Declarative Programming Of Interactive Systems With Grapefruit

Stc
Date: 2008-05-29

Time: 11:00

Room: BBL room 471

Speaker: Wolfgang Jeltsch (TU Cottbus)

Title: Declarative Programming of Interactive Systems with Grapefruit

Abstract

Functional programming languages are famous for supporting a declarative programming style where the program says what should be done instead how it should be done. However, GUI and graphics libraries of functional languages are typically imperative in nature. An example is the Haskell GTK+ binding Gtk2Hs. The programmer has to create widgets and windows explicitely and register event handlers. In turn, event handlers read the state of widgets and windows and modify the state of other widgets and windows depending on it.

Functional Reactive Programming (FRP) is a declarative programming model for reactive and interactive systems. Its key concept is the signal. A signal describes a part of the system’s behavior for all time. There are continuous signals which can be thought of as functions from times to values, and discrete signals which describe sequences of values which are related to discrete times. This can be illustrated with a push button in a GUI. The button’s caption is determined by a continuous signal of strings while the sequence of all push events is represented by a discrete signal over the unit type.

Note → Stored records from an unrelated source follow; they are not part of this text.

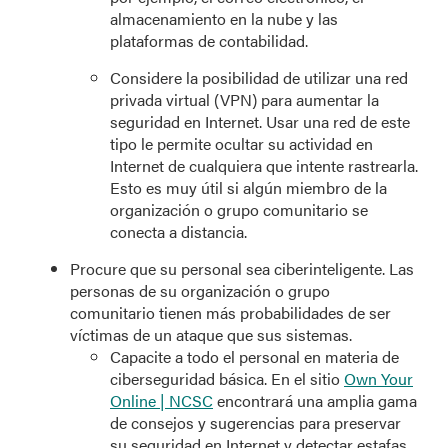
almacenamiento en la nube y las
plataformas de contabilidad.
Considere la posibilidad de utilizar una red
privada virtual (VPN) para aumentar la
seguridad en Internet. Usar una red de este
tipo le permite ocultar su actividad en
Internet de cualquiera que intente rastrearla.
Esto es muy útil si algún miembro de la
organización o grupo comunitario se
conecta a distancia.
Procure que su personal sea ciberinteligente. Las
personas de su organización o grupo
comunitario tienen más probabilidades de ser
víctimas de un ataque que sus sistemas.
Capacite a todo el personal en materia de
ciberseguridad básica. En el sitio
Own Your
Online | NCSC
encontrará una amplia gama
de consejos y sugerencias para preservar
su seguridad en Internet y detectar estafas.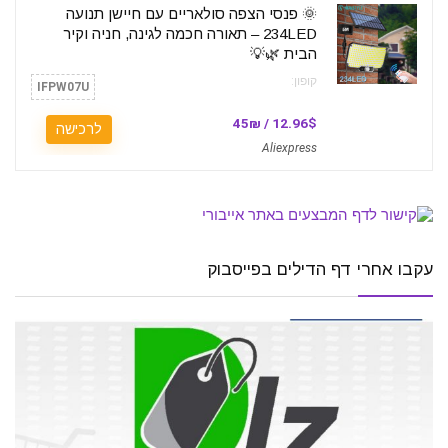
🌞 פנסי הצפה סולאריים עם חיישן תנועה
234LED – תאורה חכמה לגינה, חניה וקיר
הבית 🌿💡
קופון:
IFPW07U
12.96$ / 45₪
לרכישה
Aliexpress
עקבו אחרי דף הדילים בפייסבוק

This talk presents the Grapefruit library, an implementation of FRP with a focus on GUI and graphics programming. With Grapefruit, user interfaces are described as systems of interconnected components which communicate via signals, and animated graphics are represented directly by signals. New signals can be composed from existing ones in a purely functional way by using a variety of combinator functions. User interfaces with changing structure are also supported and can also be described declaratively.

Previous Haskell FRP solutions are typically implemented in a pull-based way, meaning that an event occurence or time step results in the whole system state being recalculated. In contrast, Grapefruit uses a common notification mechanism based on event handlers internally so that unnecessary updates are usually avoided. This helps on making Grapefruit easy to use and efficient at the same time.